3 minute read

A couple of weeks ago I had to debug a really mind-boggling (for me) problem at work and it took me the better part of three days to figure it out. A Clojure program I had created in order to crunch some data threw a stack overflow exception provided the input was large enough. When I say large enough, I mean around 150 megabytes in JSON format. So not huge, but neither negligible.

Let me describe the situation. After some processing, I had a large vector of hash maps that looked like this:

[{"ab" [1 0]} {"bc" [1 1]} {"de" [1 0]} {"ab" [1 1]}]

So each hash map was essentially mapping a string to a vector which contained two numbers. The catch is that there are duplicate strings there and the task was to merge them into one single hash map that would contain the sum of each number in the vectors. So the example above would become:

{"ab" [2 1] "bc" [1 1] "de" [1 0]}

“Easy enough”, I thought and proceeded to write:

(defn merge-hashes-naive [coll]
  (apply merge-with (fn [a b] (map + a b))))

Experienced Clojure developers should already be cringing with my naivety.

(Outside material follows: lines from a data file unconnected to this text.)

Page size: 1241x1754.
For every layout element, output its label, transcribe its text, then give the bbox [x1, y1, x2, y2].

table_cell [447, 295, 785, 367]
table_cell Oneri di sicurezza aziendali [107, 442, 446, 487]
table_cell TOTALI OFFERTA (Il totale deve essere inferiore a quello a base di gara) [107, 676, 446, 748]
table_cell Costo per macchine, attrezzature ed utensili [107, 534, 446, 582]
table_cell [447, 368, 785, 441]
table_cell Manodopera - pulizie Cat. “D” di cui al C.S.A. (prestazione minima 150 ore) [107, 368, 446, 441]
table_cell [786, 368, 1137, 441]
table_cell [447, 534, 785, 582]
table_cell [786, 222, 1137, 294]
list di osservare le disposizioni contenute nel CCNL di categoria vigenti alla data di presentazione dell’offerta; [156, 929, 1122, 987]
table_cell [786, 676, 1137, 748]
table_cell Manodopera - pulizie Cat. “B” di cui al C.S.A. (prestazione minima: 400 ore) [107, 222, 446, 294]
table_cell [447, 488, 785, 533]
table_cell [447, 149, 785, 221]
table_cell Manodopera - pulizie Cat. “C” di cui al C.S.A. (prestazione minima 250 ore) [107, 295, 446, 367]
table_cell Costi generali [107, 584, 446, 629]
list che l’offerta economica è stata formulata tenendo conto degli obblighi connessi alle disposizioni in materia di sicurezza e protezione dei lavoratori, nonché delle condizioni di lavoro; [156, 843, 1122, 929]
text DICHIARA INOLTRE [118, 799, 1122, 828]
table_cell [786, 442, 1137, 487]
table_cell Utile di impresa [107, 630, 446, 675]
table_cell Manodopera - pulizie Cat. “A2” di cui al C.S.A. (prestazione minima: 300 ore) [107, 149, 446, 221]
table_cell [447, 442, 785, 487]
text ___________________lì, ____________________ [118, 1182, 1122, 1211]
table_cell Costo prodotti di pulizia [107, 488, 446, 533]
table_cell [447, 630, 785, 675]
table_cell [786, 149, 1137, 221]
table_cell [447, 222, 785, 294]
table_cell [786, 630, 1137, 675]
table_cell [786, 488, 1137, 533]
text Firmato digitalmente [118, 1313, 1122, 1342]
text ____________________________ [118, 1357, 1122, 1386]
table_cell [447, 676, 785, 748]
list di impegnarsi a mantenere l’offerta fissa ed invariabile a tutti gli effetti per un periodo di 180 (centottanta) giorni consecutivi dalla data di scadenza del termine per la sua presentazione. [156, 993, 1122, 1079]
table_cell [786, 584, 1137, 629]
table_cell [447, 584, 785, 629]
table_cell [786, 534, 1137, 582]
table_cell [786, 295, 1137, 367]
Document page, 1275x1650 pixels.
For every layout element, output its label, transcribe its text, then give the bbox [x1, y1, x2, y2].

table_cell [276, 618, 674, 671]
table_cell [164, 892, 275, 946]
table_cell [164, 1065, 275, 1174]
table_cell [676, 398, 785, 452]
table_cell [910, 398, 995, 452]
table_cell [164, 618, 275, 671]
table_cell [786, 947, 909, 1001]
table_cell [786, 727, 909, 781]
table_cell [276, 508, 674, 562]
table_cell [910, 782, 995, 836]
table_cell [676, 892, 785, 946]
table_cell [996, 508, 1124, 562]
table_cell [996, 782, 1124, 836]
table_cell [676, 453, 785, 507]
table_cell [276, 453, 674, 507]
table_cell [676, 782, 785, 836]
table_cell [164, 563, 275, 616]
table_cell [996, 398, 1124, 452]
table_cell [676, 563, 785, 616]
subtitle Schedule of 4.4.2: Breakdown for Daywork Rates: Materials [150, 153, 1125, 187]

However, the program processed all the input easily and it wasn’t until I added the next function that things got bad. After merging all the hash maps, I needed to drop some of them and perform calculations based on some business rules. I decided to use a list comprehension:

(def simple-list-comp [results]
  (for [[k [a b]] results]
    :when ;; do stuff

For small input, this worked fine. It wasn’t until I tried it using the full input that the stack overflow exception was thrown. And the stack trace was huge:

     at clojure.core$seq.invoke(core.clj:133)
     at clojure.core$concat$fn__3955.invoke(core.clj:685)
     at clojure.lang.LazySeq.sval(LazySeq.java:40)
     at clojure.lang.LazySeq.seq(LazySeq.java:49)
     at clojure.lang.RT.seq(RT.java:484)
     at clojure.core$seq.invoke(core.clj:133)

The first thing I thought was “I saw this somewhere recently” and quickly remembered Stuart Sierra’s post on the concat function (I think his “Clojure do’s and dont’s” series is mandatory reading for Clojure programmers). He writes:

This is a nasty bug in production code, because it could occur far away from its source, and the accumulated stack frames of seq prevent us from seeing where the error originated.

After trying a lot of things to solve it, all to no avail — the program had much more going on than these two functions — I decided to try to read the bottom of the (usually truncated) stack trace. Fortunately, there is a JVM option for that:


Long story short, the stack trace pointed to the second line of the simple-list-comp function. I thought a bit about it, decided it was random and ignored it completely.

A couple of days passed.

By then it was Friday, and this had taken me almost half a week to solve. I could just use a larger stack, but knew that I would have to deal with it eventually. So I thought I would take another look at the simple-list-function. I removed all logic from it and just let it pass once through the input. Stack overflow. Then, I changed the destructuring:

(for [[a b] results] a)

It didn’t blow up. Somehow, the destructuring of the vector was where the problem occurred (note to self: I should trust the stack traces more). Suddenly, it all clicked: The destructuring triggered the evaluation, it was all lazy seqs until that point! But of course! The map function wraps its result in a lazy seq, meaning that nothing gets evaluated until the result is needed.

What this means is that whenever the call to merge-with encountered a key it had seen before, instead of calculating the result, it wrapped the calculation inside a lazy seq and returned. For example, merging:

[{"ab" [1 0]} {"ab" [2 1]} {"ab" [0 1]}]

instead of returning just:

{"ab" [3 2]}

would essentially return:

{"ab" (map + [0 1] (map + [2 1] [1 0]))}

where the nested maps would only get evaluated when needed, which in my case was when destructuring the list comprehension arguments. Each nested call would consume a bit of the stack and when the nesting became large enough, the stack would overflow. In my case it took about 1,500 calls (so a key would exist 1,500 times in the original collection).

The easiest mitigation was to replace map with its eager counterpart, mapv:

(defn merge-hashes-naive [coll]
  (apply merge-with (fn [a b] (mapv + a b))))

But the real gain was finally understanding that lazy evaluation happens all the time in Clojure. For example map, filter, range and take are all lazy.

I hope this will be helpful to another Clojure newbie in the future. For more about lazy evaluation in Clojure I suggest reading Laziness in Clojure and chapter 3 from the excellent Joy of Clojure book.